## Given data
────────

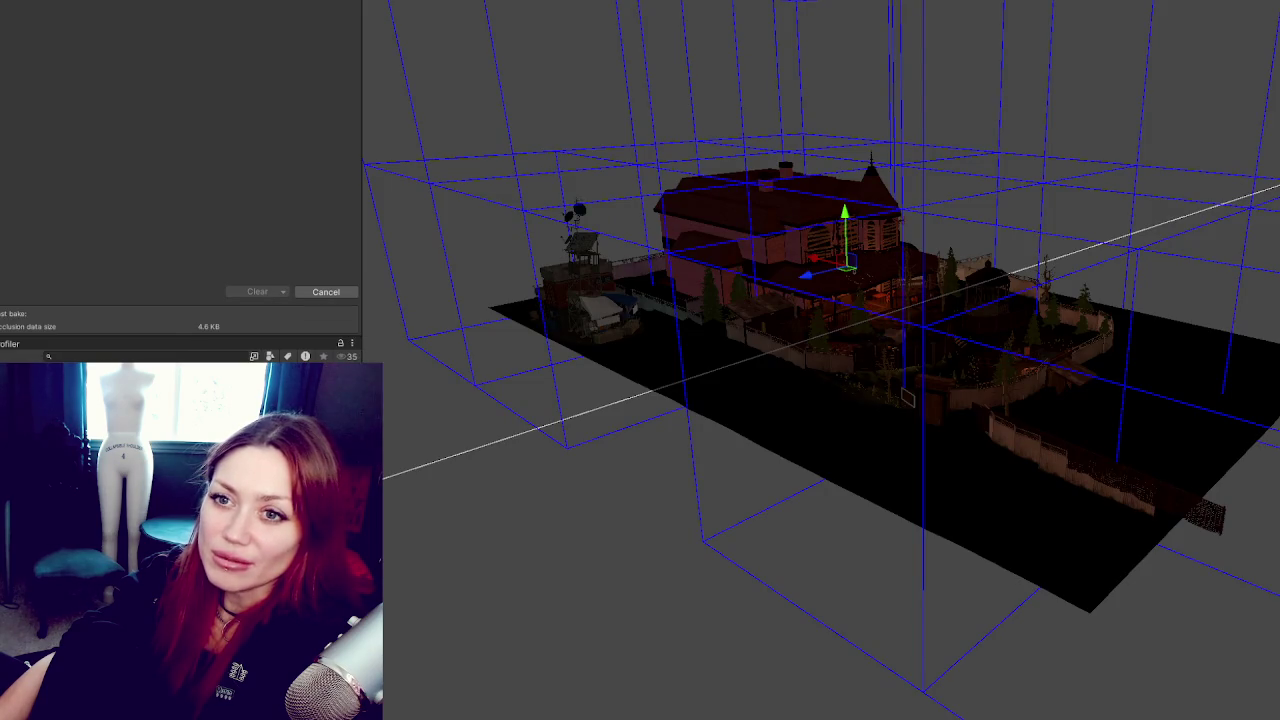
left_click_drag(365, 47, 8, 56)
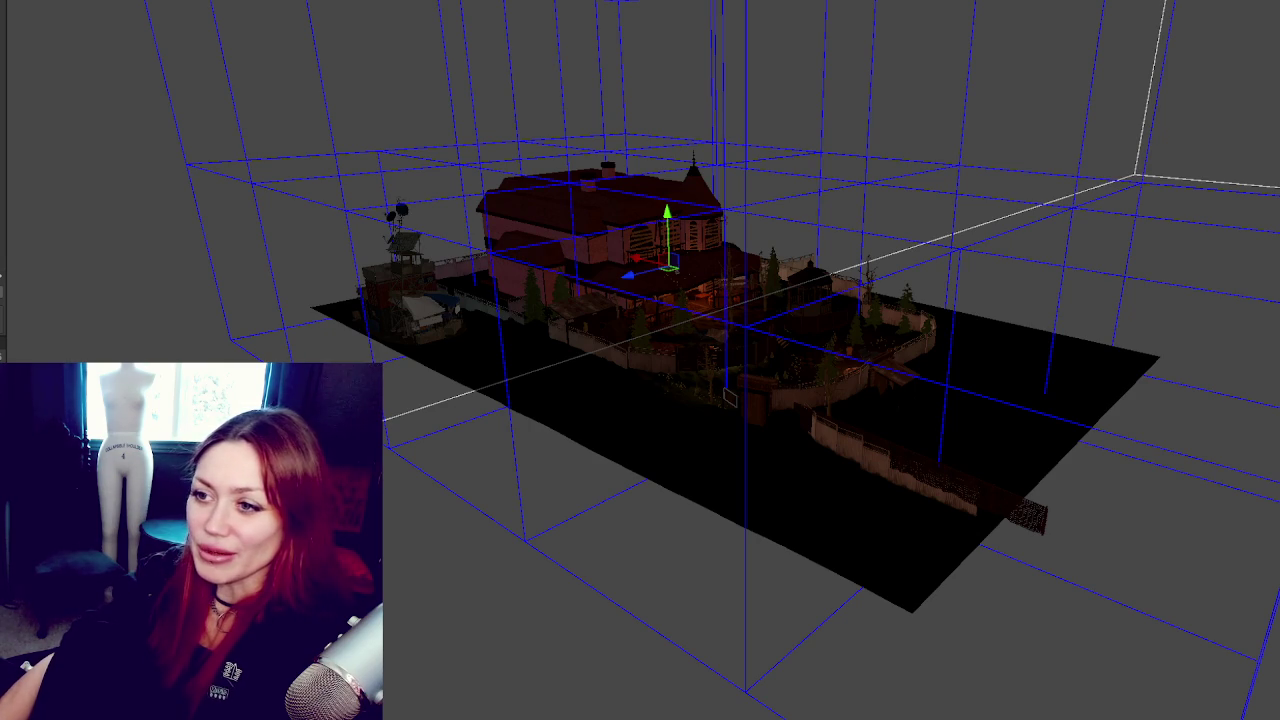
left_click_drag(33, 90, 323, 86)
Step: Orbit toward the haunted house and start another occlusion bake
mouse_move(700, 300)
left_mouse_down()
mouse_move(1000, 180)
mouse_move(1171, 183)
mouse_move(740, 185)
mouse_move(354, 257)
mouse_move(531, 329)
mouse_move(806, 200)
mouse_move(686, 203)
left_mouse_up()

────────

## Brief
Print every record exactly, without the pictures.

## Task answer
left_click_drag(365, 47, 8, 56)
left_click_drag(33, 90, 323, 86)
Step: Orbit toward the haunted house and start another occlusion bake
mouse_move(700, 300)
left_mouse_down()
mouse_move(1000, 180)
mouse_move(1171, 183)
mouse_move(740, 185)
mouse_move(354, 257)
mouse_move(531, 329)
mouse_move(806, 200)
mouse_move(686, 203)
left_mouse_up()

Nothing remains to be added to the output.